Wozniak's close friends, who nicknamed him "Woz," would later marvel at his ingenious, electronically-inspired pranks — like the time, in the 1970s, he built a machine that could tap into international telephone lines. At one point, he managed to dial into an office in the Vatican, and pretended to be U.S. Secretary of State Henry Kissinger.

But in March of 1975, Wozniak and fellow prankster and high-school friend Steve Jobs got serious about computers. They helped start a group they called the Homebrew Computer Club.

The club's mission, Wozniak says, was "to bring computer technology within the range of average people, and make it affordable and easily understood." At that time, only big companies like IBM had computers. Steve Wozniak wanted to start a computer revolution — in his words, a tool that would lead to social justice.

As Wozniak saw it, "low-cost computers would empower people to do things they never could before." The same year the club started, Wozniak invented the first personal computer, partly inspired, he says, by his job designing calculators for the Hewlett-Packard technology company.

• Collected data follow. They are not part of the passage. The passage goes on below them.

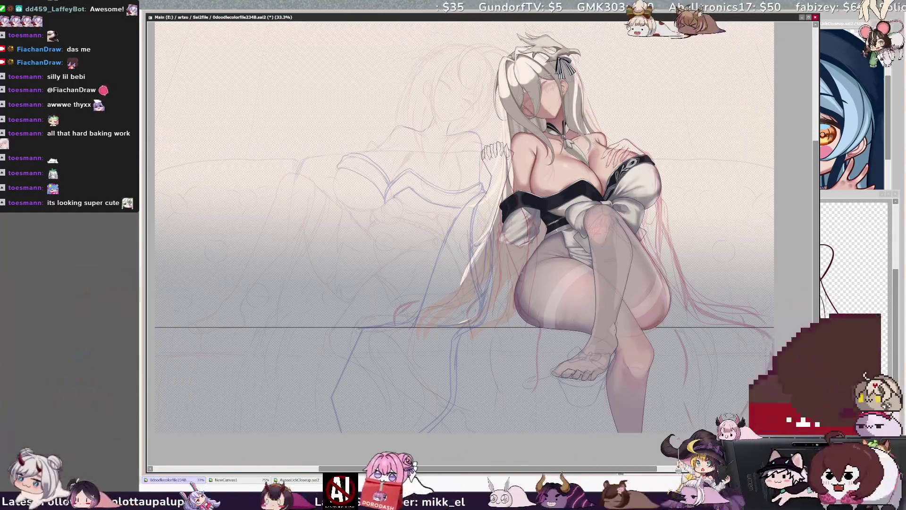
Toggle the mirrored view to recheck proportions, ending unflipped, and Ctrl-click the canvas to identify Layer8
{"action": "key", "text": "h"}
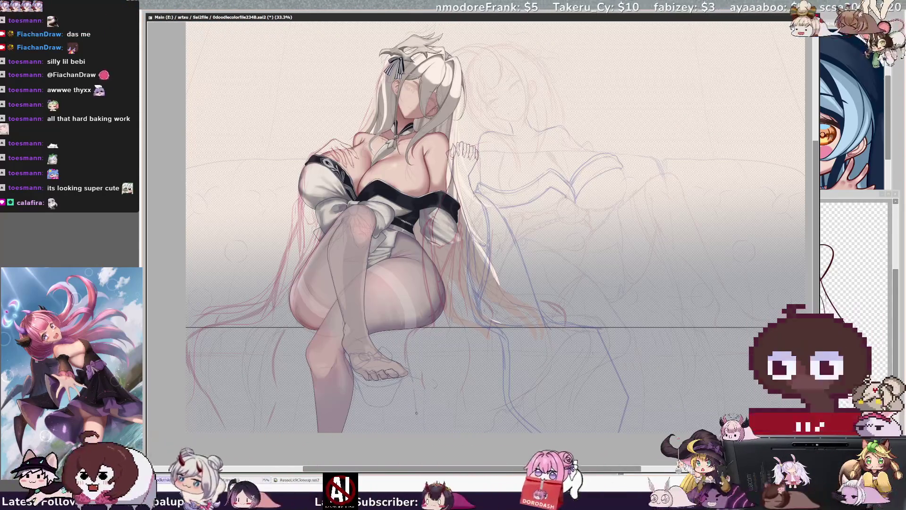
{"action": "key", "text": "h"}
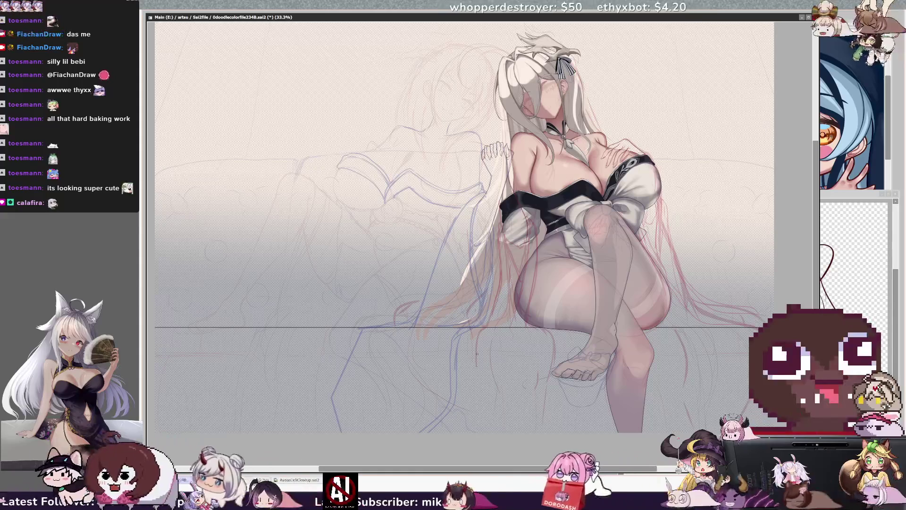
{"action": "key", "text": "h"}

"I said, 'You know, our calculators at Hewlet-Packard really are computers. They hide the computer inside and put a human calculator pad on the front of the machine. Why don't I do that? Why don't I just get a keyboard I can type on and put a little program in, so when you start up the computer, the program says, 'What's being typed? What's being typed?' — and waits for you to type things, saves it, and lets you type in commands, rather than having to toggle them in on dumb little switches?"

Wozniak's personal computer — assembled, famously, in Steve Job's family garage — was the first in history to have a typewriter-style keyboard and a television-like screen. In 1976, he and Jobs co-founded the Apple Computer company and started selling computers to local dealers. Why the name "Apple?"

"'Apple' is a good, healthy word for the home," Wozniak explains. "Everybody has apples at home. We were going to build computers for the home. 'An apple a day' for the teacher — you know, good-sounding things. So you didn't need a big, technical name for this small computer."

Steve Wozniak will always be remembered for inventing the personal computer. In 2000, he was inducted into the National Inventors Hall of Fame. But he says the time he's valued most was the nine years he spent teaching public elementary school in the 1990s — as well as the private time with his three children. His inventions have earned him millions of dollars — and over the years he's given away millions to support charitable groups, educational technology initiatives and international exchange programs. He's seen adversity, too — surviving a private airplane crash in 1981 that erased his memory for five weeks.

Steve Wozniak got his memories back, thankfully, and he's sharing them in his new autobiography titled "iWoz — How I Invented the Personal Computer, Co-founded Apple, and Had Fun Doing It."